By Shannon Youell
Several weeks ago, I challenged us to look through our Sunday spaces and gatherings through the lens of the unexpected, unchurched or marginally churched person to observe and recognize what barriers we may have that keep folk from feeling they are in a safe place to explore their spiritual curiosity.
In our church, we have a long way to go in this, but here are a few of the practices we have been doing and are leaning into doing more.
- From the start, we explain everything. From what’s going to happen, to the room layout, to our “amenities”—which include fresh bread to take, coffee bar, children’s activities—to facilitated and explained open communion and prayer throughout the service, we walk people through our gathering every time.
- We offer connect cards for folk to put name, prayer requests, and if they would like to be contacted.
- We’ve scheduled a ten minute coffee break mid-point to move and meet people around you, Our folk are strongly encouraged to connect with guests and begin to move them from stranger to friend.
- We facilitate a question/thought-sharing time after the sermon, where we encourage people to ask us to explain something they didn’t understand or always wondered about, followed up with a mid-week Dialogue Circle where anything is open for discussion, though we start off around what was talked about the past Sunday.
- We strongly encourage folk to invite someone to have lunch with them after church. This summer we are taking it one step further and have several people hosting planned after church picnics at their homes or parks. These events are easy on the hosts, because everyone brings their picnic lunch with a little extra for unexpected guests (or those who just forgot to pack a lunch!).
These are but a few things and I hope you will all post here things you do to honor and welcome and include the unexpected guest.

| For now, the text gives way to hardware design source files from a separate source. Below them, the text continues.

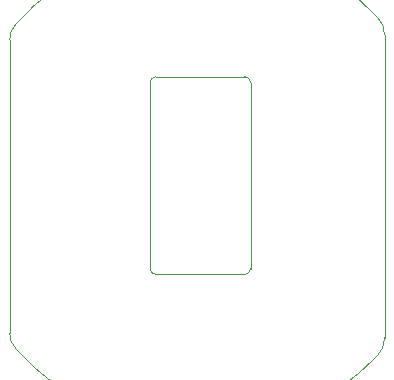
<source format=gbr>
G04 #@! TF.GenerationSoftware,KiCad,Pcbnew,7.0.5-0*
G04 #@! TF.CreationDate,2023-08-21T21:43:47+08:00*
G04 #@! TF.ProjectId,sensor,73656e73-6f72-42e6-9b69-6361645f7063,rev?*
G04 #@! TF.SameCoordinates,PX4d3f640PY69db9c0*
G04 #@! TF.FileFunction,Profile,NP*
%FSLAX46Y46*%
G04 Gerber Fmt 4.6, Leading zero omitted, Abs format (unit mm)*
G04 Created by KiCad (PCBNEW 7.0.5-0) date 2023-08-21 21:43:47*
%MOMM*%
%LPD*%
G01*
G04 APERTURE LIST*
G04 #@! TA.AperFunction,Profile*
%ADD10C,0.050000*%
G04 #@! TD*
G04 #@! TA.AperFunction,Profile*
%ADD11C,0.100000*%
G04 #@! TD*
G04 APERTURE END LIST*
D10*
X-16128400Y0D02*
X-16128400Y-12397200D01*
X-15620397Y-13717997D02*
G75*
G03*
X15012000Y-14327600I15595227J13716327D01*
G01*
X15012002Y14327602D02*
G75*
G03*
X-15620399Y13717999I-15037172J-14325932D01*
G01*
X15012021Y-14327620D02*
G75*
G03*
X15621600Y-12811600I-1572421J1512820D01*
G01*
X-16128400Y0D02*
X-16128400Y12397200D01*
X15621626Y12811600D02*
G75*
G03*
X15011999Y14327599I-2181826J3200D01*
G01*
X15621600Y0D02*
X15621600Y12811600D01*
X-15620380Y13717980D02*
G75*
G03*
X-16128400Y12397200I1303280J-1259380D01*
G01*
X-16128428Y-12397199D02*
G75*
G03*
X-15620400Y-13718000I1811328J-61401D01*
G01*
X15621600Y0D02*
X15621600Y-12811600D01*
D11*
X-4238753Y8796047D02*
X-4238753Y-6953953D01*
X-3738753Y9296047D02*
X3761247Y9296047D01*
X-3738753Y-7453953D02*
X3761247Y-7453953D01*
X4261247Y-6953953D02*
X4261247Y8796047D01*
X-3738753Y9296047D02*
G75*
G03*
X-4238753Y8796047I1J-500001D01*
G01*
X-4238753Y-6953953D02*
G75*
G03*
X-3738753Y-7453953I499998J-2D01*
G01*
X4261247Y8796047D02*
G75*
G03*
X3761247Y9296047I-499997J3D01*
G01*
X3761247Y-7453947D02*
G75*
G03*
X4261247Y-6953953I13J499987D01*
G01*
M02*

</source>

We have had several lately. One new couple came because they were invited by their waiter in a downtown restaurant, only to show up and the waiter had been unexpectedly called into work that morning and wasn’t even there! I can imagine how uncomfortable it must have been to show up and their host was not there! But they stayed and then came back the next week. Why? They knew it was okay to ask questions of the pastor if you didn’t understand what was being said. They were greeted and spoken to by several people and felt very welcomed and included, and most revealing, the fellow’s brother is a pastor and they have never been invited to church by him and when they had questions he would just tell them how they should believe but didn’t give them the space to discover why.

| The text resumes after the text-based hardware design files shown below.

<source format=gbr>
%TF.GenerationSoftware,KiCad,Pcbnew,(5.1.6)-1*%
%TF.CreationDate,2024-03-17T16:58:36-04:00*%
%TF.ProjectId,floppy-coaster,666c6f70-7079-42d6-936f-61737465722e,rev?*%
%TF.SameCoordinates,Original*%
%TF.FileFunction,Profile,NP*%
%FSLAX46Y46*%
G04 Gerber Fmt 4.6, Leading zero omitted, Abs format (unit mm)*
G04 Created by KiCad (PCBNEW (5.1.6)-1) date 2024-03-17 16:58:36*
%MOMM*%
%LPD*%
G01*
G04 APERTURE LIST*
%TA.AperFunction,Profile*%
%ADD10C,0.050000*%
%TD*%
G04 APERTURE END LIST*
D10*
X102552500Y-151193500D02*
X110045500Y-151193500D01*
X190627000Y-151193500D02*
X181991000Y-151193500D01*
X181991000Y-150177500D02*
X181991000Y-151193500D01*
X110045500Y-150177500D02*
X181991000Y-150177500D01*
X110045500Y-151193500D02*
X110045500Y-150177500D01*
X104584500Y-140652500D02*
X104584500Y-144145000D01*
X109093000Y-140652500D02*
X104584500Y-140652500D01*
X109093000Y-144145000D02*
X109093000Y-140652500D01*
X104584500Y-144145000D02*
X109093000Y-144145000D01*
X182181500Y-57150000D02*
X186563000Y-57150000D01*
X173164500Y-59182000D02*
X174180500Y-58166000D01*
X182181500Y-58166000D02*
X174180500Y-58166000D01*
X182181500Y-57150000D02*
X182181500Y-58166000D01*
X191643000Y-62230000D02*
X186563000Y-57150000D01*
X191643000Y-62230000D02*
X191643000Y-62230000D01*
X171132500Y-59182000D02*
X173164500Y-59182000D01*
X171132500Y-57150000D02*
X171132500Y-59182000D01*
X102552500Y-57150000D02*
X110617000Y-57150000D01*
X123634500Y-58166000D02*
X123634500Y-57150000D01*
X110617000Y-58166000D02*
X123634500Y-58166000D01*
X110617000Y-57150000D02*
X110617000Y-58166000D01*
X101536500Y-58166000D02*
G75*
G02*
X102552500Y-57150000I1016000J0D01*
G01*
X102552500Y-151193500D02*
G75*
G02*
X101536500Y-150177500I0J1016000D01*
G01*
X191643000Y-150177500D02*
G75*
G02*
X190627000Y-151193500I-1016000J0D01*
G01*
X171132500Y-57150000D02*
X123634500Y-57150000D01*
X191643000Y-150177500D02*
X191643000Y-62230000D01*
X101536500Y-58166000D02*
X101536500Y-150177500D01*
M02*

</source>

Friends, these are the people God has called you and I to welcome with radical hospitality, to wash their feet, to honour. The alien, the stranger, the left-out-of-the-secret handshake folk. We should be places of refuge, of shalom where folk are welcomed because they are there. Not because of how they look, or believe or even don’t believe, but because they are seeking to see Jesus revealed around them in ways that are demonstrated by welcome, by grace, by mercy, by healing and by acceptance.
The hospitality Jesus demonstrated was pre-dominantly other focused. Is ours?